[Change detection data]
———

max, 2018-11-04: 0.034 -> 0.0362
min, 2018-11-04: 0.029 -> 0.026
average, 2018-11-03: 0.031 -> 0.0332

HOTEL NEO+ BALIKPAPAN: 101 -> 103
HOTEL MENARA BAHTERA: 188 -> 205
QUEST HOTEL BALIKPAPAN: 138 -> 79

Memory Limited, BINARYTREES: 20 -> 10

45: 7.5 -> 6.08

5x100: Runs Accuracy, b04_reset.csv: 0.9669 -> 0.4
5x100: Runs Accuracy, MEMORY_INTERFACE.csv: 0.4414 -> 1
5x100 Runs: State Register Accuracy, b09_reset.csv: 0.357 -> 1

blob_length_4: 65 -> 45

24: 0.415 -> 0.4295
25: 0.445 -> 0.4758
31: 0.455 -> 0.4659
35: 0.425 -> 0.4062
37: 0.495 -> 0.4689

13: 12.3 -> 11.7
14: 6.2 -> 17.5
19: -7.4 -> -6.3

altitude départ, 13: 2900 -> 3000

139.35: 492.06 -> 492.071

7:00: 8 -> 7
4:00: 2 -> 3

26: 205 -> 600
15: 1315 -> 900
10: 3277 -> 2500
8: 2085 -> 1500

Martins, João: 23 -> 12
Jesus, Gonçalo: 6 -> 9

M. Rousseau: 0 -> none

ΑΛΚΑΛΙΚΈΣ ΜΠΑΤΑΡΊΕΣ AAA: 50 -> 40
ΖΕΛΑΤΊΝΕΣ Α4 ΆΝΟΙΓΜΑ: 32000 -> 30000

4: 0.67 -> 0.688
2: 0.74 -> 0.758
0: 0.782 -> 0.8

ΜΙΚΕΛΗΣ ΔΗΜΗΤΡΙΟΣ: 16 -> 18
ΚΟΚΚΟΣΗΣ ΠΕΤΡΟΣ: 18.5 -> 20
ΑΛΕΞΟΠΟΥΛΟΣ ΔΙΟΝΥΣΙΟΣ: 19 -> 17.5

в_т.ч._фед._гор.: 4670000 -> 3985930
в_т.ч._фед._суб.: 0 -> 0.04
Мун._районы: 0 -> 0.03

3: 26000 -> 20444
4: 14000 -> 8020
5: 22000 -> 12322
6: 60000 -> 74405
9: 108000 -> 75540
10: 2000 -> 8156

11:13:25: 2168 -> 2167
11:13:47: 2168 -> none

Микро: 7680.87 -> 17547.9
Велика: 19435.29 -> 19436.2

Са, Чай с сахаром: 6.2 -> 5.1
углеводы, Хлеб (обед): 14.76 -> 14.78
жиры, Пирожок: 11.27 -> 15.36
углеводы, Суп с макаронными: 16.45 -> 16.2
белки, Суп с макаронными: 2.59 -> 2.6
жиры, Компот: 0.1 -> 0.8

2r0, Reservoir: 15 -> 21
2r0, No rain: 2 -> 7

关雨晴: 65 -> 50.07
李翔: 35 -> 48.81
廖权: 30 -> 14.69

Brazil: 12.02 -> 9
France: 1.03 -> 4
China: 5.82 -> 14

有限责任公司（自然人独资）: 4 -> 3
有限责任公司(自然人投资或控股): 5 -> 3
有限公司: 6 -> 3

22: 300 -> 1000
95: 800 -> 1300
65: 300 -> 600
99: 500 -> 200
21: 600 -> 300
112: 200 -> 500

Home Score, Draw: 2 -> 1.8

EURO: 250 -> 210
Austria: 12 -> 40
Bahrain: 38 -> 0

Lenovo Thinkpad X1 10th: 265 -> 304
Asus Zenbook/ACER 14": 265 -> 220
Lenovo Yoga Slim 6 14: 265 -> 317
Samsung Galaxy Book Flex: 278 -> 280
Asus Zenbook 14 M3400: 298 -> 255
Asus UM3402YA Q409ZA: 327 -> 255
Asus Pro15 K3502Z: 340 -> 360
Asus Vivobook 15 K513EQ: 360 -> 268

———

» **WORK TO BE COMPLETED**: Your job is to reproduce the data in full, with every line intact.

» **RESPONSE BELOW**:
max, 2018-11-04: 0.034 -> 0.0362
min, 2018-11-04: 0.029 -> 0.026
average, 2018-11-03: 0.031 -> 0.0332

HOTEL NEO+ BALIKPAPAN: 101 -> 103
HOTEL MENARA BAHTERA: 188 -> 205
QUEST HOTEL BALIKPAPAN: 138 -> 79

Memory Limited, BINARYTREES: 20 -> 10

45: 7.5 -> 6.08

5x100: Runs Accuracy, b04_reset.csv: 0.9669 -> 0.4
5x100: Runs Accuracy, MEMORY_INTERFACE.csv: 0.4414 -> 1
5x100 Runs: State Register Accuracy, b09_reset.csv: 0.357 -> 1

blob_length_4: 65 -> 45

24: 0.415 -> 0.4295
25: 0.445 -> 0.4758
31: 0.455 -> 0.4659
35: 0.425 -> 0.4062
37: 0.495 -> 0.4689

13: 12.3 -> 11.7
14: 6.2 -> 17.5
19: -7.4 -> -6.3

altitude départ, 13: 2900 -> 3000

139.35: 492.06 -> 492.071

7:00: 8 -> 7
4:00: 2 -> 3

26: 205 -> 600
15: 1315 -> 900
10: 3277 -> 2500
8: 2085 -> 1500

Martins, João: 23 -> 12
Jesus, Gonçalo: 6 -> 9

M. Rousseau: 0 -> none

ΑΛΚΑΛΙΚΈΣ ΜΠΑΤΑΡΊΕΣ AAA: 50 -> 40
ΖΕΛΑΤΊΝΕΣ Α4 ΆΝΟΙΓΜΑ: 32000 -> 30000

4: 0.67 -> 0.688
2: 0.74 -> 0.758
0: 0.782 -> 0.8

ΜΙΚΕΛΗΣ ΔΗΜΗΤΡΙΟΣ: 16 -> 18
ΚΟΚΚΟΣΗΣ ΠΕΤΡΟΣ: 18.5 -> 20
ΑΛΕΞΟΠΟΥΛΟΣ ΔΙΟΝΥΣΙΟΣ: 19 -> 17.5

в_т.ч._фед._гор.: 4670000 -> 3985930
в_т.ч._фед._суб.: 0 -> 0.04
Мун._районы: 0 -> 0.03

3: 26000 -> 20444
4: 14000 -> 8020
5: 22000 -> 12322
6: 60000 -> 74405
9: 108000 -> 75540
10: 2000 -> 8156

11:13:25: 2168 -> 2167
11:13:47: 2168 -> none

Микро: 7680.87 -> 17547.9
Велика: 19435.29 -> 19436.2

Са, Чай с сахаром: 6.2 -> 5.1
углеводы, Хлеб (обед): 14.76 -> 14.78
жиры, Пирожок: 11.27 -> 15.36
углеводы, Суп с макаронными: 16.45 -> 16.2
белки, Суп с макаронными: 2.59 -> 2.6
жиры, Компот: 0.1 -> 0.8

2r0, Reservoir: 15 -> 21
2r0, No rain: 2 -> 7

关雨晴: 65 -> 50.07
李翔: 35 -> 48.81
廖权: 30 -> 14.69

Brazil: 12.02 -> 9
France: 1.03 -> 4
China: 5.82 -> 14

有限责任公司（自然人独资）: 4 -> 3
有限责任公司(自然人投资或控股): 5 -> 3
有限公司: 6 -> 3

22: 300 -> 1000
95: 800 -> 1300
65: 300 -> 600
99: 500 -> 200
21: 600 -> 300
112: 200 -> 500

Home Score, Draw: 2 -> 1.8

EURO: 250 -> 210
Austria: 12 -> 40
Bahrain: 38 -> 0

Lenovo Thinkpad X1 10th: 265 -> 304
Asus Zenbook/ACER 14": 265 -> 220
Lenovo Yoga Slim 6 14: 265 -> 317
Samsung Galaxy Book Flex: 278 -> 280
Asus Zenbook 14 M3400: 298 -> 255
Asus UM3402YA Q409ZA: 327 -> 255
Asus Pro15 K3502Z: 340 -> 360
Asus Vivobook 15 K513EQ: 360 -> 268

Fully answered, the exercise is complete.